Administration & Management
Super fund transfers and wind ups
BY  |  

The merger of superannuation funds (funds) is becoming a hot topic following several years of scrutiny. Indeed the Australian Securities and Investments Commission has recently stated publicly that it will look to litigate against underperforming funds and this may force at least 100 smaller funds out of the system.

Clearly funds that have apparently failed to act on behind-the-scenes encouragement from the Australian Prudential Regulation Authority (APRA) to merge may now be forced to do so or to act with far more urgency.

The Productivity Commission's review of the efficiency and competitiveness of the superannuation system and the Hayne Royal Commission into the financial services sector have both highlighted this as an issue of some concern in their reports released earlier this year.

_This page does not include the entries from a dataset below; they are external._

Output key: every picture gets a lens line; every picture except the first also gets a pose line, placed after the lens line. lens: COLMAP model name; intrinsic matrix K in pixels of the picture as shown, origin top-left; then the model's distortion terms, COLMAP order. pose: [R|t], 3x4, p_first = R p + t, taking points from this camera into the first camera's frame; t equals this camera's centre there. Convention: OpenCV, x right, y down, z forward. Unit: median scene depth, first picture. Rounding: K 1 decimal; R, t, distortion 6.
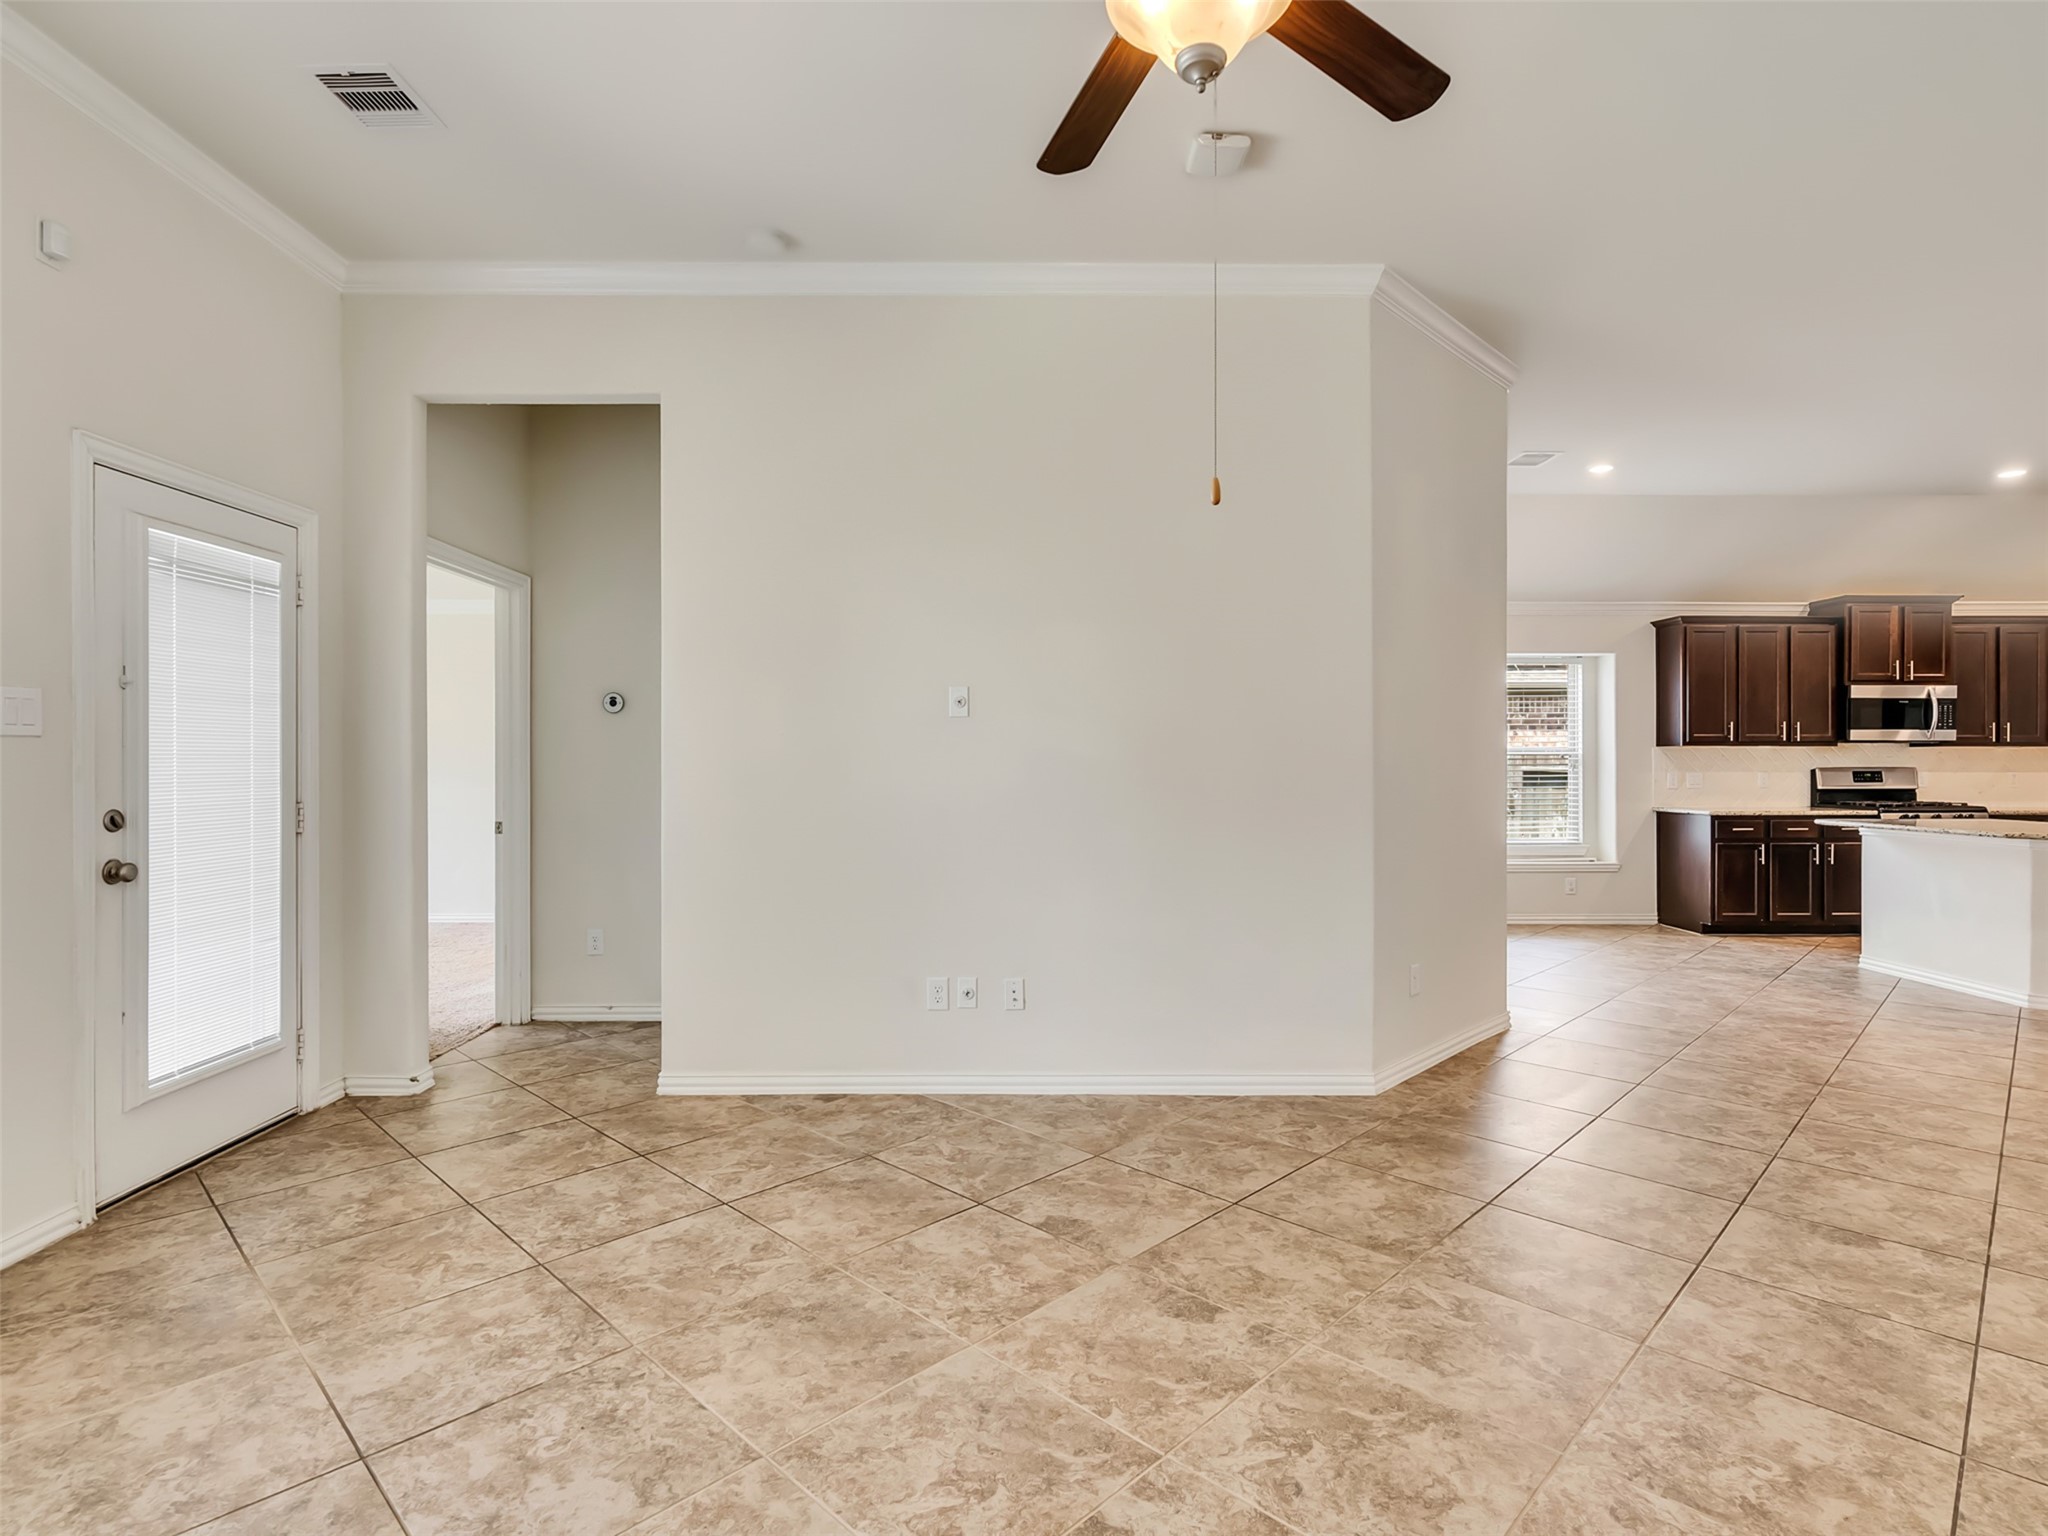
lens RADIAL K [[1049.0, 0, 1012.0], [0, 1049.0, 763.6], [0, 0, 1]] dist [-0.005598, 0.003897]
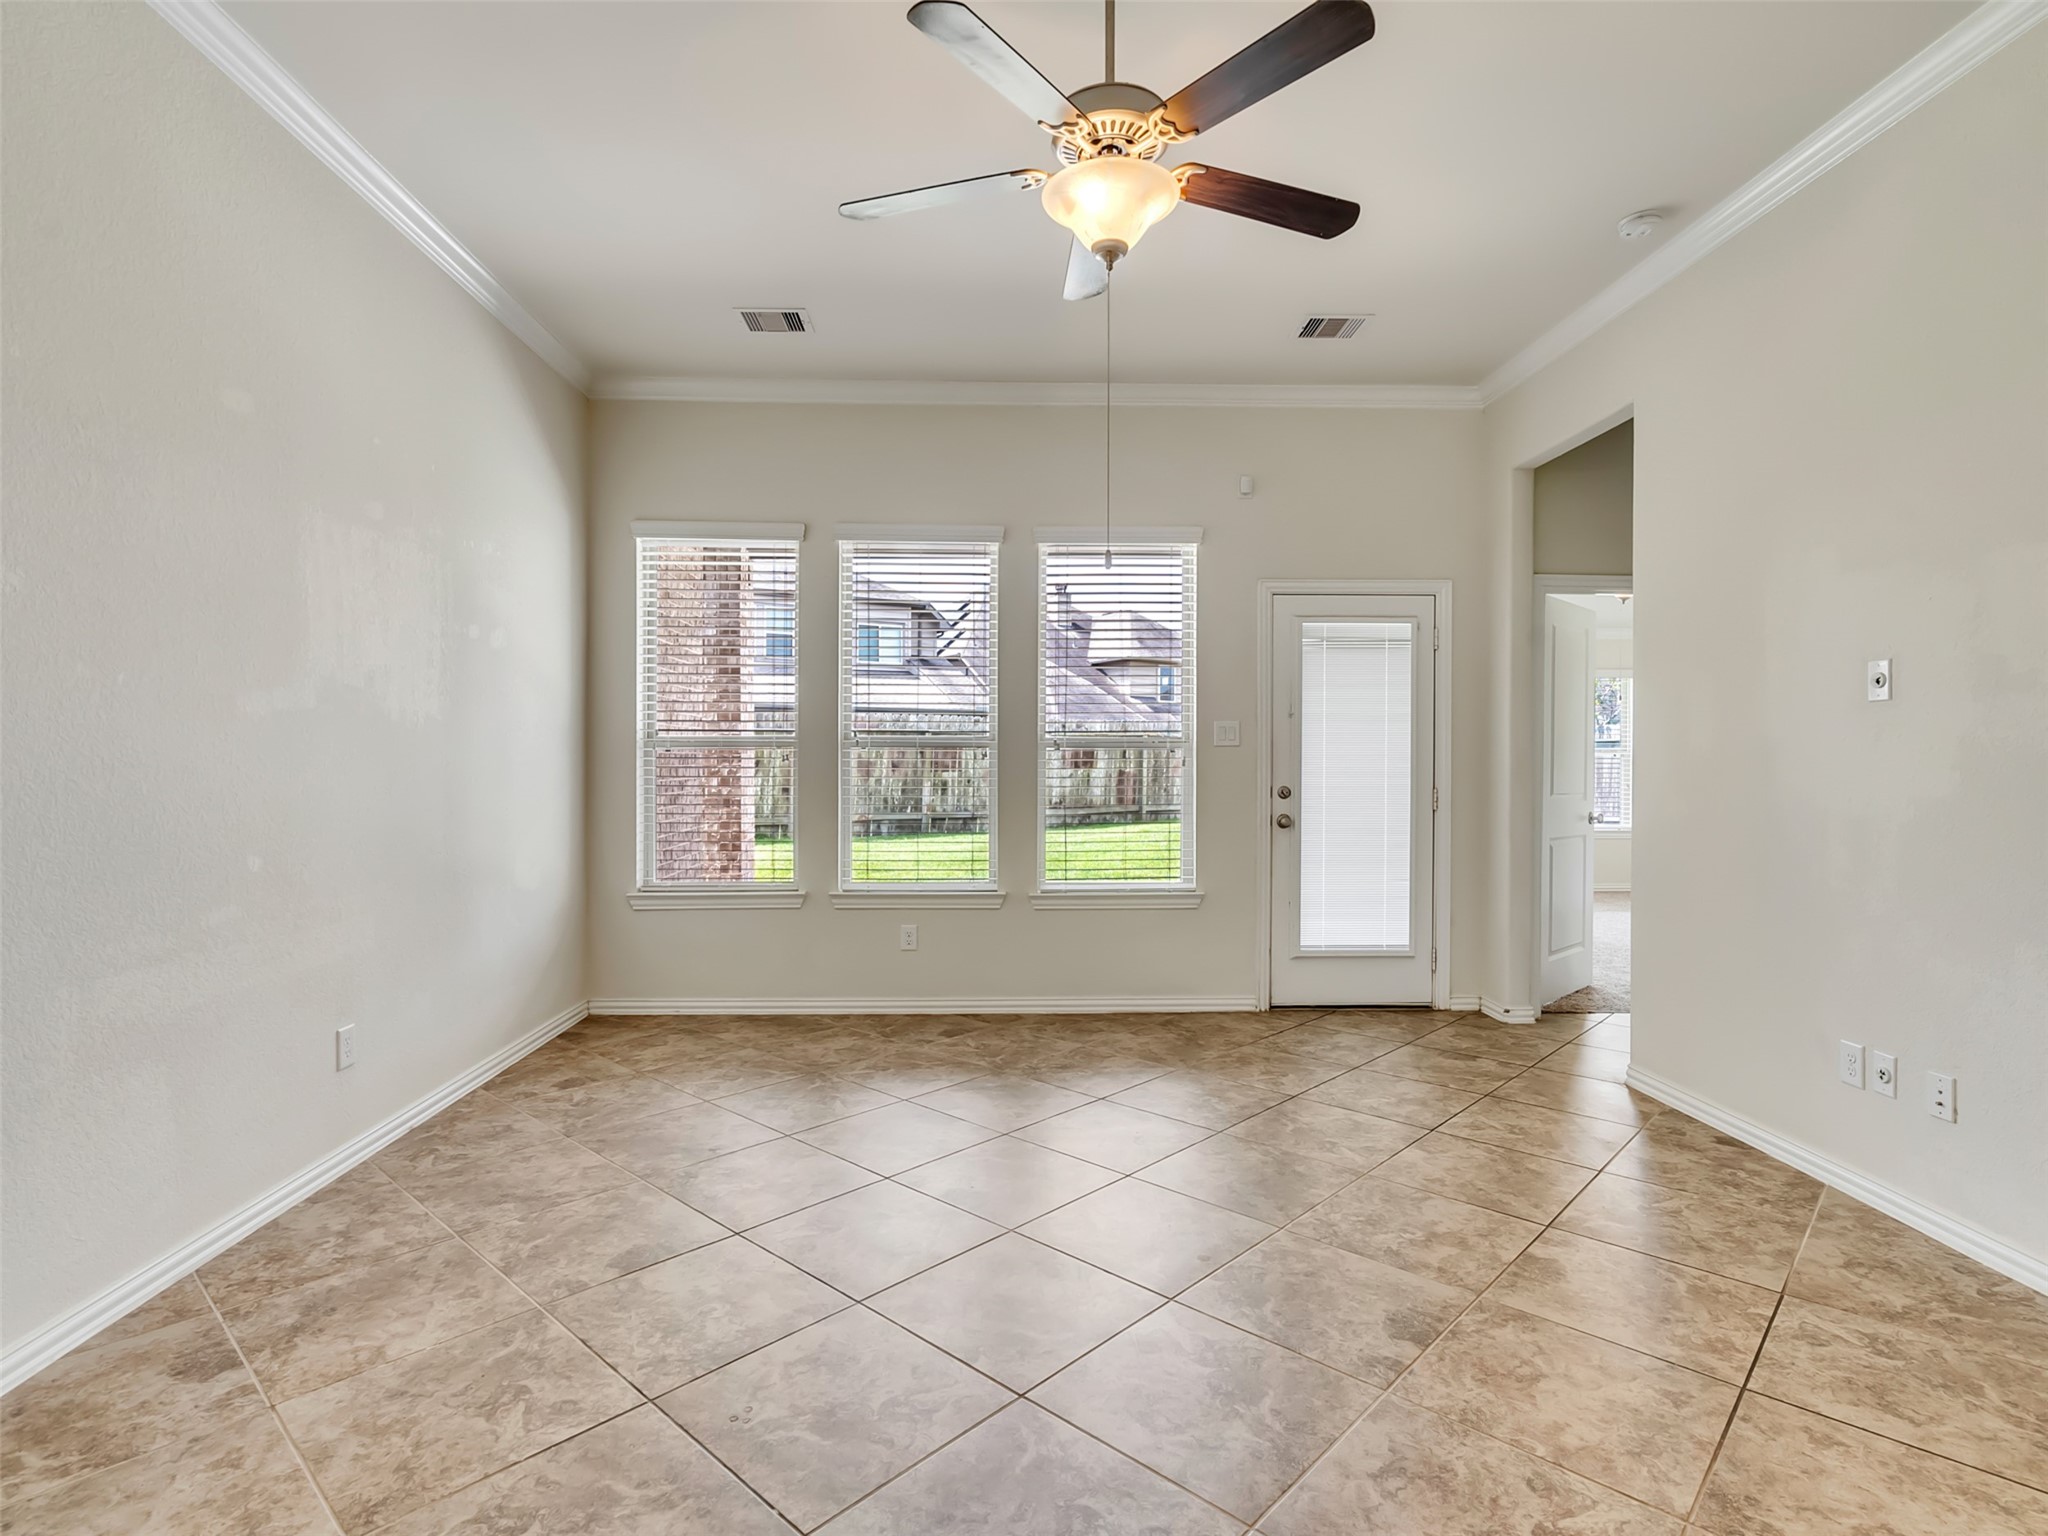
lens RADIAL K [[1049.0, 0, 1010.4], [0, 1049.0, 766.4], [0, 0, 1]] dist [-0.005598, 0.003897]
pose [[0.022978, 0.006883, -0.999712, 0.730364], [-0.004679, 0.999966, 0.006777, -0.000107], [0.999725, 0.004522, 0.023010, 0.396529]]
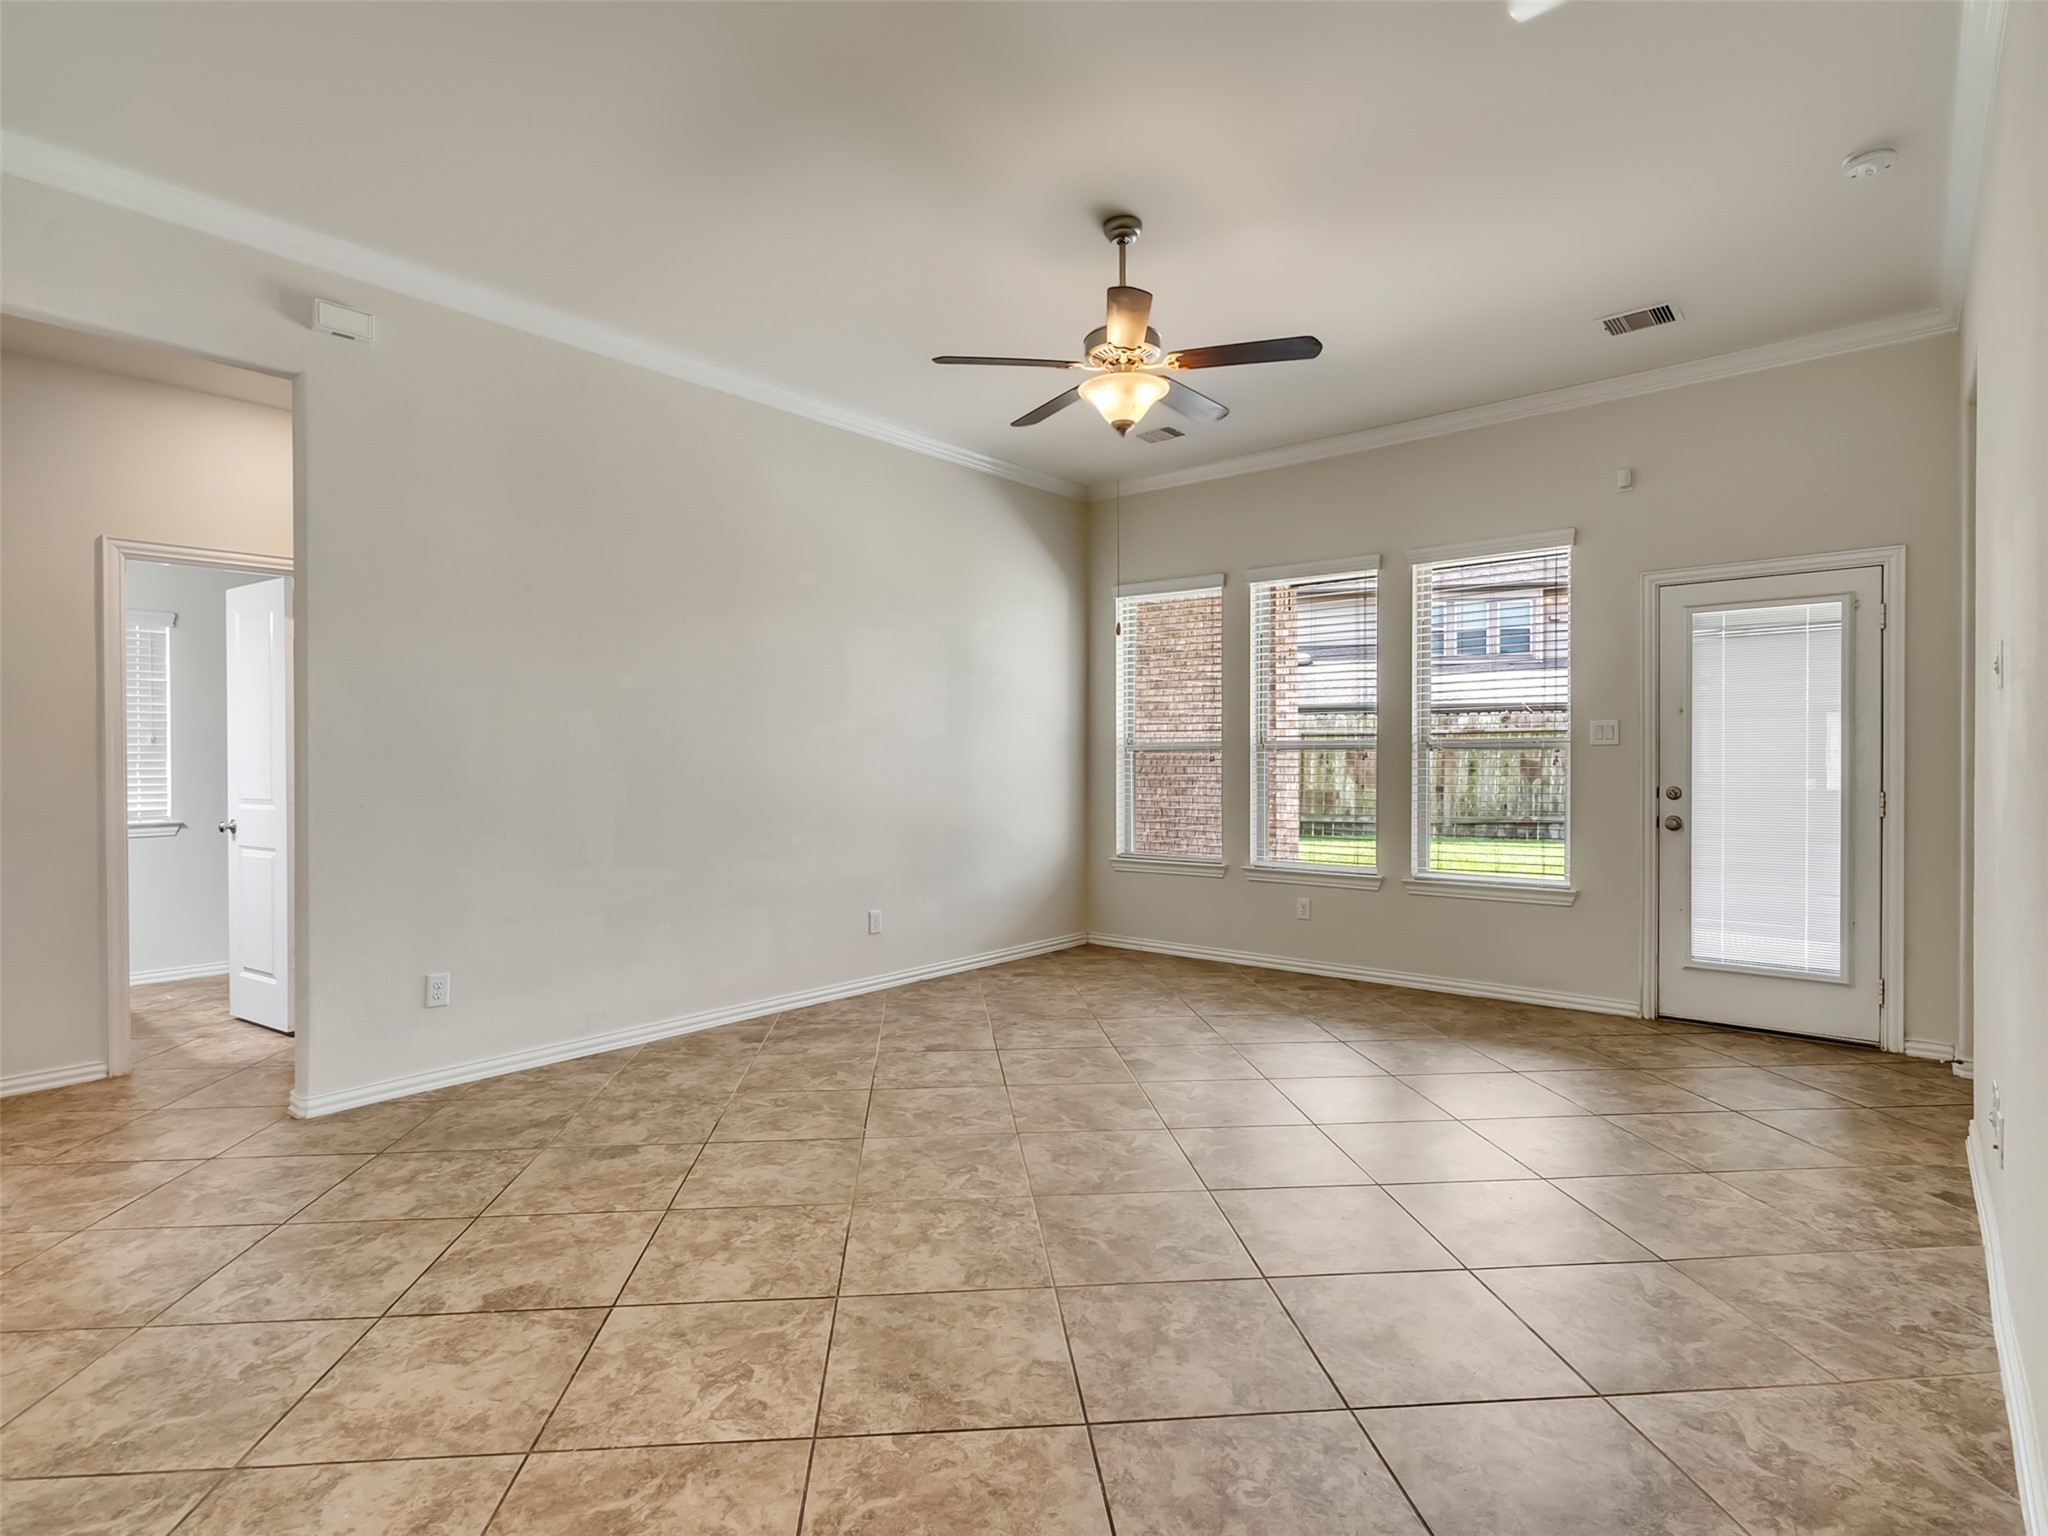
lens RADIAL K [[1049.0, 0, 1010.5], [0, 1049.0, 766.3], [0, 0, 1]] dist [-0.005598, 0.003897]
pose [[-0.650984, 0.005763, -0.759070, 0.900956], [-0.000115, 0.999970, 0.007690, -0.001749], [0.759092, 0.005094, -0.650964, 1.032124]]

In particular, the Productivity Commission found that mergers were often abandoned against the best interests of the members.

In an effort to encourage mergers that would benefit members, the Productivity Commission, in its Superannuation: Assessing Efficiency and Competitiveness Inquiry Report, has recommended that trustee boards of APRA-regulated funds should be required to disclose to APRA when they enter into a memorandum of understanding in relation to any merger and if a merger does not proceed, to disclose the reasons why and what was in the members' best interests (recommendation 20).

In the Final Report of the Royal Commission into Misconduct in the Banking, Superannuation and Financial Services Industry, Commissioner Hayne appears to be in favour of mergers and also recommended that trustees be prohibited from being in other roles in order to prevent conflicts of interest, as well as the introduction of penalties where the duties of trustees are breached (recommendations 3.1 and 3.7).